== TASK DATA

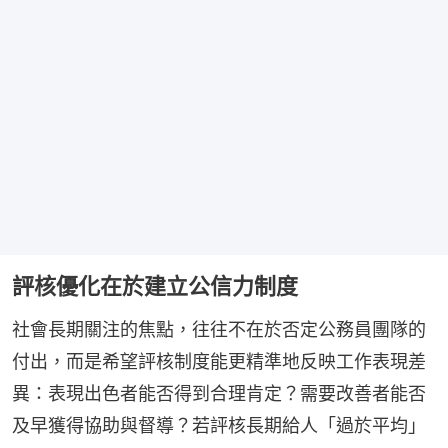
評核優化在於建立公信力制度
社會長期關注的焦點，往往不在於否定公務員團隊的
付出，而是希望評核制度能更精準地反映工作表現差
異：表現出色者能否得到合理肯定？需要改善者能否
及早獲得協助與督導？若評核長期給人「過於平均」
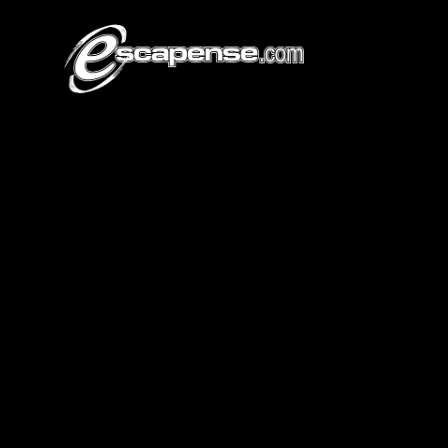
M
á
s
q
u
e
u
n
a
a
g
s
o
m
o
s
t
u
c
o
m
p
d
e
v
i
a
j
e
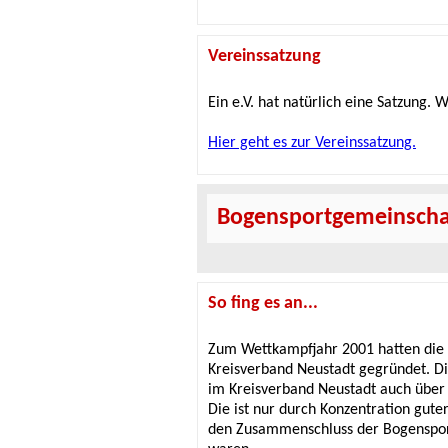
Vereinssatzung
Ein e.V. hat natürlich eine Satzung. 
Hier geht es zur Vereinssatzung.
Bogensportgemeinschaf
So fing es an...
Zum Wettkampfjahr 2001 hatten die 
Kreisverband Neustadt gegründet. Die
im Kreisverband Neustadt auch über
Die ist nur durch Konzentration gut
den Zusammenschluss der Bogensportl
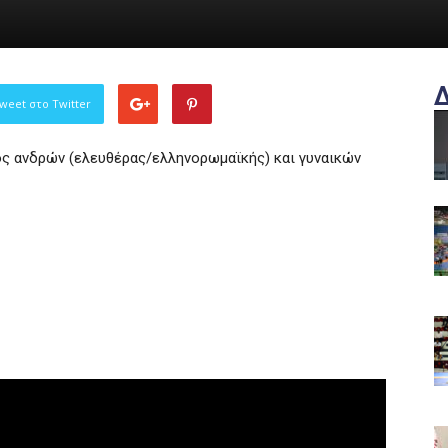
weet στο Twitter
 ανδρών (ελευθέρας/ελληνορωμαϊκής) και γυναικών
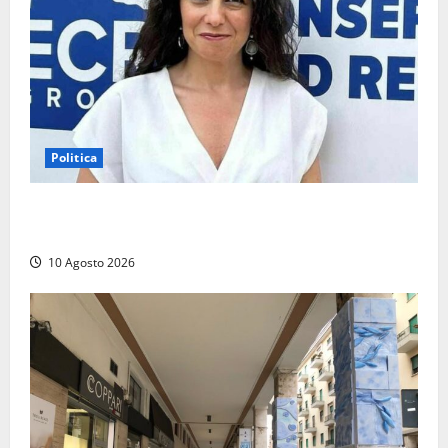
Politica
La Russa: «Commenti volgari e sessisti dalla platea,
offesa anche la viterbese Sberna»
10 Agosto 2026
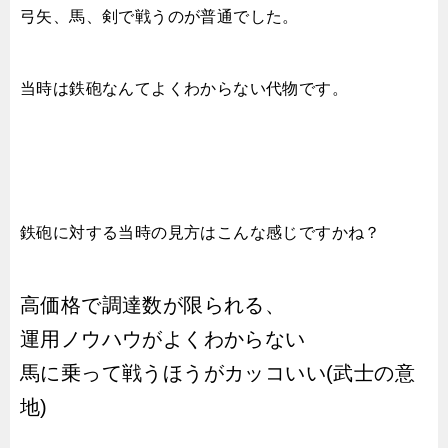
弓矢、馬、剣で戦うのが普通でした。
当時は鉄砲なんてよくわからない代物です。
鉄砲に対する当時の見方はこんな感じですかね？
高価格で調達数が限られる、
運用ノウハウがよくわからない
馬に乗って戦うほうがカッコいい(武士の意
地)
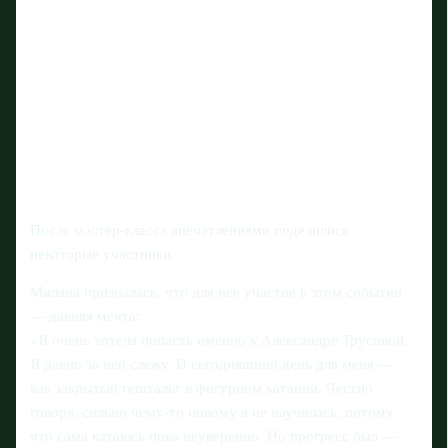
После мастер-класса впечатлениями поделились
некоторые участники.
Милана призналась, что для нее участие в этом событии
— давняя мечта:
«Я очень хотела попасть именно к Александре Трусовой.
Я давно за ней слежу. И сегодняшний день для меня —
как закрытый гештальт в фигурном катании. Честно
говоря, сильно чему-то новому я не научилась, потому
что сама катаюсь пока неуверенно. Но прогресс был —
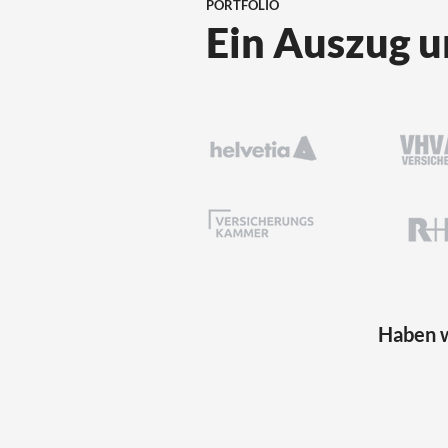
PORTFOLIO
Ein Auszug u
Haben w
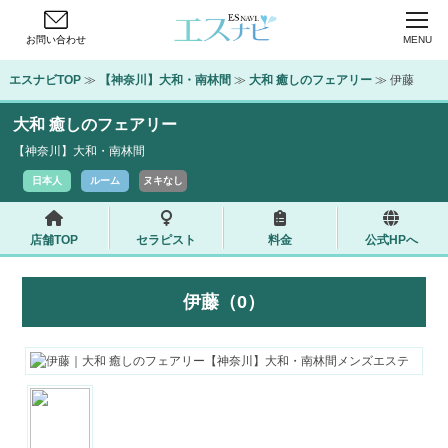
お問い合わせ
MENU
エスナビTOP
 ≫ 
【神奈川】大和・南林間
 ≫ 
大和 癒しのフェアリー
 ≫ 伊藤
大和 癒しのフェアリー
【神奈川】大和・南林間
日本人
ルーム
ヌキなし
店舗TOP
セラピスト
料金
公式HPへ
伊藤（0）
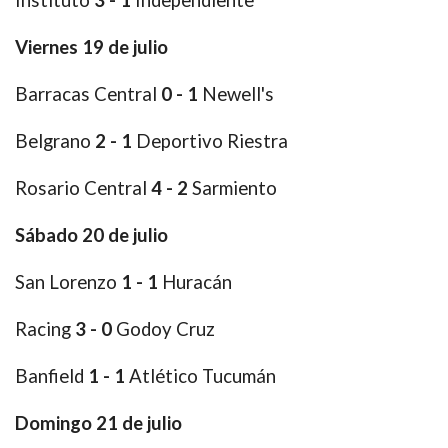
Instituto
3 - 1
Independiente
Viernes 19 de julio
Barracas Central
0 - 1
Newell's
Belgrano
2 - 1
Deportivo Riestra
Rosario Central
4 - 2
Sarmiento
Sábado 20 de julio
San Lorenzo
1 - 1
Huracán
Racing
3 - 0
Godoy Cruz
Banfield
1 - 1
Atlético Tucumán
Domingo 21 de julio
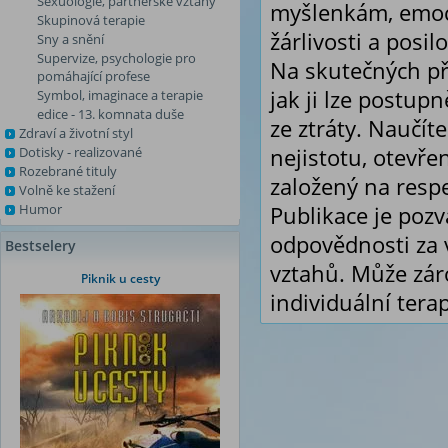
Sexuologie, partnerské vztahy
myšlenkám, emocí
Skupinová terapie
žárlivosti a posi
Sny a snění
Supervize, psychologie pro
Na skutečných pří
pomáhající profese
jak ji lze postup
Symbol, imaginace a terapie
edice - 13. komnata duše
ze ztráty. Naučít
Zdraví a životní styl
Dotisky - realizované
nejistotu, otevř
Rozebrané tituly
založený na resp
Volně ke stažení
Humor
Publikace je poz
odpovědnosti za 
Bestselery
vztahů. Může zár
Piknik u cesty
individuální terap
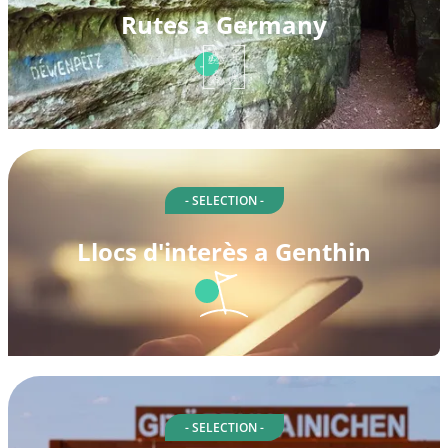
Rutes a Germany
- SELECTION -
Llocs d'interès a Genthin
- SELECTION -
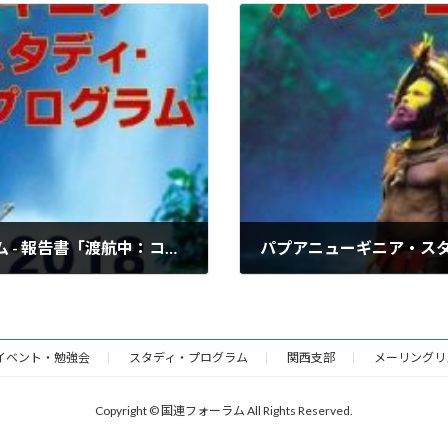
パプアニューギニア・スタディ・プログラム - 報告書「渡航中：ココポ戦争博物館」
2019年4月29日
イベント・勉強会
スタディ・プログラム
関西支部
メーリングリ
Copyright © 国連フォーラム All Rights Reserved.
Powered by
WordPress
with
Lightning Theme
&
VK All in One Expansion Unit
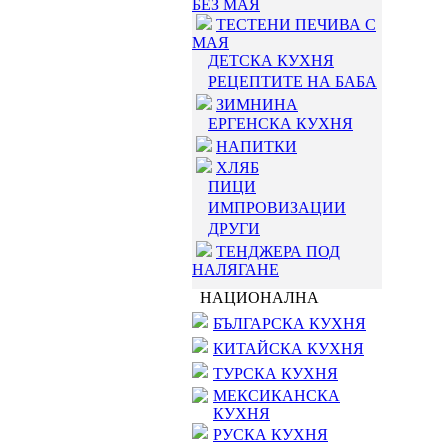
БЕЗ МАЯ
ТЕСТЕНИ ПЕЧИВА С
МАЯ
ДЕТСКА КУХНЯ
РЕЦЕПТИТЕ НА БАБА
ЗИМНИНА
ЕРГЕНСКА КУХНЯ
НАПИТКИ
ХЛЯБ
ПИЦИ
ИМПРОВИЗАЦИИ
ДРУГИ
ТЕНДЖЕРА ПОД
НАЛЯГАНЕ
НАЦИОНАЛНА
БЪЛГАРСКА КУХНЯ
КИТАЙСКА КУХНЯ
ТУРСКА КУХНЯ
МЕКСИКАНСКА
КУХНЯ
РУСКА КУХНЯ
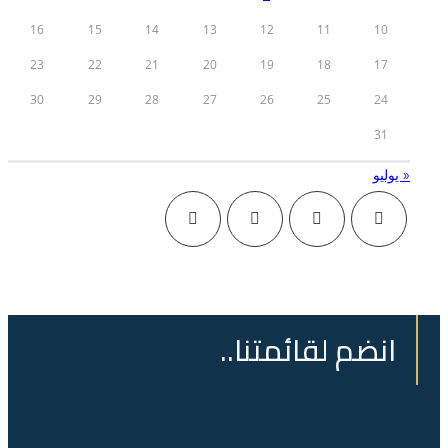
16
15
14
13
12
11
10
23
22
21
20
19
18
17
30
29
28
27
26
25
24
31
« يوليو
انضم لقائمتنا..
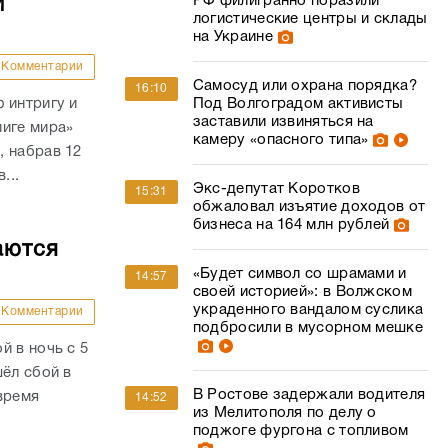
РФ филигранно поразили
и
логистические центры и склады
на Украине
Комментарии
Самосуд или охрана порядка?
16:10
 интригу и
Под Волгоградом активисты
заставили извиняться на
лиге мира»
камеру «опасного типа»
, набрав 12
...
Экс-депутат Коротков
15:31
обжаловал изъятие доходов от
бизнеса на 164 млн рублей
аются
«Будет символ со шрамами и
14:57
своей историей»: в Волжском
украденного вандалом суслика
Комментарии
подбросили в мусорном мешке
й в ночь с 5
шёл сбой в
В Ростове задержали водителя
время
14:52
из Мелитополя по делу о
поджоге фургона с топливом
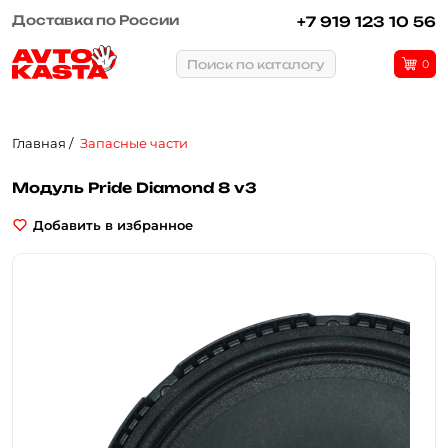
Рассрочка или кредит
+7 919 123 10 56
Поиск по каталогу
0
Главная
Запасные части
Модуль Pride Diamond 8 v3
Добавить в избранное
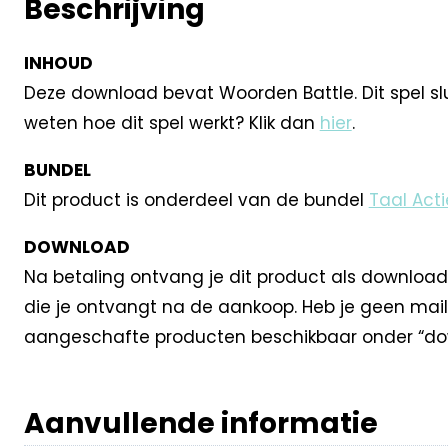
Beschrijving
INHOUD
Deze download bevat Woorden Battle. Dit spel slui
weten hoe dit spel werkt? Klik dan
hier
.
BUNDEL
Dit product is onderdeel van de bundel
Taal Act
DOWNLOAD
Na betaling ontvang je dit product als download
die je ontvangt na de aankoop. Heb je geen mail
aangeschafte producten beschikbaar onder “dow
Aanvullende informatie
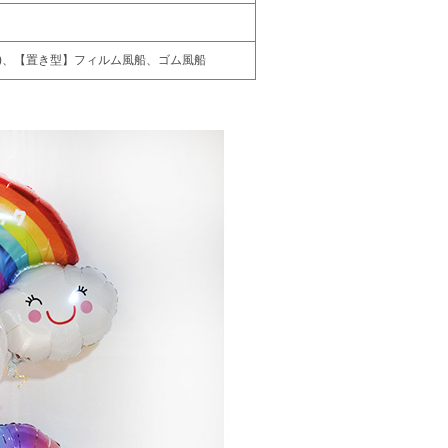
個)、【置き型】フィルム風船、ゴム風船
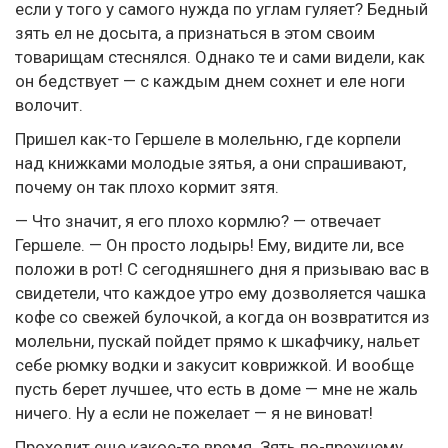
если у того у самого нужда по углам гуляет? Бедный
зять ел не досыта, а признаться в этом своим
товарищам стеснялся. Однако те и сами видели, как
он бедствует — с каждым днем сохнет и еле ноги
волочит.
Пришел как-то Гершеле в молельню, где корпели
над книжками молодые зятья, а они спрашивают,
почему он так плохо кормит зятя.
— Что значит, я его плохо кормлю? — отвечает
Гершеле. — Он просто лодырь! Ему, видите ли, все
положи в рот! С сегодняшнего дня я призываю вас в
свидетели, что каждое утро ему дозволяется чашка
кофе со свежей булочкой, а когда он возвратится из
молельни, пускай пойдет прямо к шкафчику, нальет
себе рюмку водки и закусит коврижкой. И вообще
пусть берет лучшее, что есть в доме — мне не жаль
ничего. Ну а если не пожелает — я не виноват!
Проходит еще какое-то время. Зять по-прежнему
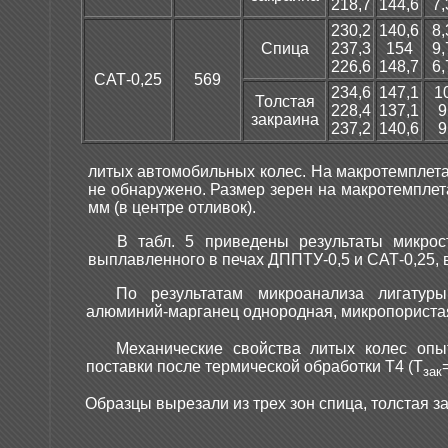
218,7
144,6
7,
230,2
140,6
8,
Спица
237,3
154
9,
226,6
148,7
6,
САТ-0,25
569
234,6
147,1
1
Толстая
228,4
137,1
9
закраина
237,2
140,6
9
литых автомобильных колес. На макротемплета
не обнаружено. Размер зерен на макротемплетах
мм (в центре отливок).
В табл. 5 приведены результаты микрос
выплавленного в печах ДППТУ-0,5 и САТ-0,25, 
По результатам микроанализа лигатуры
алюминий-марганец однородная, микропориста
Механические свойства литых колес опы
поставки после термической обработки Т4 (Т
зак
Образцы вырезали из трех зон спица, толстая за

====

* WHAT TO DO *
Copy the text read from every row above line for line, without any changes, and leave the pictures out of your answer.

* ANSWER TO THIS TASK *
評核優化在於建立公信力制度
社會長期關注的焦點，往往不在於否定公務員團隊的
付出，而是希望評核制度能更精準地反映工作表現差
異：表現出色者能否得到合理肯定？需要改善者能否
及早獲得協助與督導？若評核長期給人「過於平均」
M
á
s
q
u
e
u
n
a
a
g
s
o
m
o
s
t
u
c
o
m
p
d
e
v
i
a
j
e
Vereinssatzung
Ein e.V. hat natürlich eine Satzung. 
Hier geht es zur Vereinssatzung.
Bogensportgemeinschaf
So fing es an...
Zum Wettkampfjahr 2001 hatten die 
Kreisverband Neustadt gegründet. Die
im Kreisverband Neustadt auch über
Die ist nur durch Konzentration gut
den Zusammenschluss der Bogensportl
weet στο Twitter
 ανδρών (ελευθέρας/ελληνορωμαϊκής) και γυναικών
Politica
La Russa: «Commenti volgari e sessisti dalla platea,
offesa anche la viterbese Sberna»
10 Agosto 2026
弓矢、馬、剣で戦うのが普通でした。
当時は鉄砲なんてよくわからない代物です。
鉄砲に対する当時の見方はこんな感じですかね？
高価格で調達数が限られる、
運用ノウハウがよくわからない
馬に乗って戦うほうがカッコいい(武士の意
地)
После мастер-класса впечатлениями поделились
некоторые участники.
Милана призналась, что для нее участие в этом событии
— давняя мечта:
«Я очень хотела попасть именно к Александре Трусовой.
Я давно за ней слежу. И сегодняшний день для меня —
как закрытый гештальт в фигурном катании. Честно
говоря, сильно чему-то новому я не научилась, потому
что сама катаюсь пока неуверенно. Но прогресс был —
PORTFOLIO
Ein Auszug u
Haben w
お問い合わせ
MENU
エスナビTOP
 ≫ 
【神奈川】大和・南林間
 ≫ 
大和 癒しのフェアリー
 ≫ 伊藤
大和 癒しのフェアリー
【神奈川】大和・南林間
日本人
ルーム
ヌキなし
店舗TOP
セラピスト
料金
公式HPへ
伊藤（0）
Instituto
3 - 1
Independiente
Viernes 19 de julio
Barracas Central
0 - 1
Newell's
Belgrano
2 - 1
Deportivo Riestra
Rosario Central
4 - 2
Sarmiento
Sábado 20 de julio
San Lorenzo
1 - 1
Huracán
Racing
3 - 0
Godoy Cruz
Banfield
1 - 1
Atlético Tucumán
Domingo 21 de julio
Sexuologie, partnerské vztahy
myšlenkám, emocí
Skupinová terapie
žárlivosti a posi
Sny a snění
Supervize, psychologie pro
Na skutečných pří
pomáhající profese
jak ji lze postup
Symbol, imaginace a terapie
edice - 13. komnata duše
ze ztráty. Naučít
Zdraví a životní styl
Dotisky - realizované
nejistotu, otevř
Rozebrané tituly
založený na resp
Volně ke stažení
Humor
Publikace je poz
odpovědnosti za 
Bestselery
vztahů. Může zár
Piknik u cesty
individuální terap
Rutes a Germany
- SELECTION -
Llocs d'interès a Genthin
- SELECTION -
パプアニューギニア・スタディ・プログラム - 報告書「渡航中：ココポ戦争博物館」
2019年4月29日
イベント・勉強会
スタディ・プログラム
関西支部
メーリングリ
Copyright © 国連フォーラム All Rights Reserved.
Powered by
WordPress
with
Lightning Theme
&
VK All in One Expansion Unit
БЕЗ МАЯ
ТЕСТЕНИ ПЕЧИВА С
МАЯ
ДЕТСКА КУХНЯ
РЕЦЕПТИТЕ НА БАБА
ЗИМНИНА
ЕРГЕНСКА КУХНЯ
НАПИТКИ
ХЛЯБ
ПИЦИ
ИМПРОВИЗАЦИИ
ДРУГИ
ТЕНДЖЕРА ПОД
НАЛЯГАНЕ
НАЦИОНАЛНА
БЪЛГАРСКА КУХНЯ
КИТАЙСКА КУХНЯ
ТУРСКА КУХНЯ
МЕКСИКАНСКА
КУХНЯ
РУСКА КУХНЯ
16
15
14
13
12
11
10
23
22
21
20
19
18
17
30
29
28
27
26
25
24
31
« يوليو
انضم لقائمتنا..
РФ филигранно поразили
и
логистические центры и склады
на Украине
Комментарии
Самосуд или охрана порядка?
16:10
 интригу и
Под Волгоградом активисты
заставили извиняться на
лиге мира»
камеру «опасного типа»
, набрав 12
...
Экс-депутат Коротков
15:31
обжаловал изъятие доходов от
бизнеса на 164 млн рублей
аются
«Будет символ со шрамами и
14:57
своей историей»: в Волжском
украденного вандалом суслика
Комментарии
подбросили в мусорном мешке
й в ночь с 5
шёл сбой в
В Ростове задержали водителя
время
14:52
из Мелитополя по делу о
поджоге фургона с топливом
Рассрочка или кредит
+7 919 123 10 56
Поиск по каталогу
0
Главная
Запасные части
Модуль Pride Diamond 8 v3
Добавить в избранное
Beschrijving
INHOUD
Deze download bevat Woorden Battle. Dit spel slui
weten hoe dit spel werkt? Klik dan
hier
.
BUNDEL
Dit product is onderdeel van de bundel
Taal Act
DOWNLOAD
Na betaling ontvang je dit product als download
die je ontvangt na de aankoop. Heb je geen mail
aangeschafte producten beschikbaar onder “dow
Aanvullende informatie
個)、【置き型】フィルム風船、ゴム風船
если у того у самого нужда по углам гуляет? Бедный
зять ел не досыта, а признаться в этом своим
товарищам стеснялся. Однако те и сами видели, как
он бедствует — с каждым днем сохнет и еле ноги
волочит.
Пришел как-то Гершеле в молельню, где корпели
над книжками молодые зятья, а они спрашивают,
почему он так плохо кормит зятя.
— Что значит, я его плохо кормлю? — отвечает
Гершеле. — Он просто лодырь! Ему, видите ли, все
положи в рот! С сегодняшнего дня я призываю вас в
свидетели, что каждое утро ему дозволяется чашка
кофе со свежей булочкой, а когда он возвратится из
молельни, пускай пойдет прямо к шкафчику, нальет
себе рюмку водки и закусит коврижкой. И вообще
пусть берет лучшее, что есть в доме — мне не жаль
ничего. Ну а если не пожелает — я не виноват!
Проходит еще какое-то время. Зять по-прежнему
218,7
144,6
7,
230,2
140,6
8,
Спица
237,3
154
9,
226,6
148,7
6,
САТ-0,25
569
234,6
147,1
1
Толстая
228,4
137,1
9
закраина
237,2
140,6
9
литых автомобильных колес. На макротемплета
не обнаружено. Размер зерен на макротемплетах
мм (в центре отливок).
В табл. 5 приведены результаты микрос
выплавленного в печах ДППТУ-0,5 и САТ-0,25, 
По результатам микроанализа лигатуры
алюминий-марганец однородная, микропориста
Механические свойства литых колес опы
поставки после термической обработки Т4 (Т
зак
Образцы вырезали из трех зон спица, толстая за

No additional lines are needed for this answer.